Work to be completed
Identify every line in the records that contains the string "likely", matching case exactly, and copy each such line.

───── Listed entries ─────

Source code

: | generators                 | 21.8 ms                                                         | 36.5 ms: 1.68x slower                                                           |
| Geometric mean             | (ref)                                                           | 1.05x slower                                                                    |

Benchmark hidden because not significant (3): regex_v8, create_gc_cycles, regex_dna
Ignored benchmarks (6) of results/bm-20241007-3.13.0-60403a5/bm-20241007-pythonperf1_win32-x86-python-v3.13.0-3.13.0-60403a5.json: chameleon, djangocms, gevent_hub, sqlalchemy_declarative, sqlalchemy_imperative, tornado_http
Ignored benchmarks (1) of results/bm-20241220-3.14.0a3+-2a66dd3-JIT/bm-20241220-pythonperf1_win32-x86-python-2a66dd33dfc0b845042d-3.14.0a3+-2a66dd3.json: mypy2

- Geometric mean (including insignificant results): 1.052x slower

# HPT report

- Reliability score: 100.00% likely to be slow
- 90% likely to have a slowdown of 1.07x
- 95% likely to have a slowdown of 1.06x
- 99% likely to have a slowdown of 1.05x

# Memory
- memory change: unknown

─────

Answer area
- Reliability score: 100.00% likely to be slow
- 90% likely to have a slowdown of 1.07x
- 95% likely to have a slowdown of 1.06x
- 99% likely to have a slowdown of 1.05x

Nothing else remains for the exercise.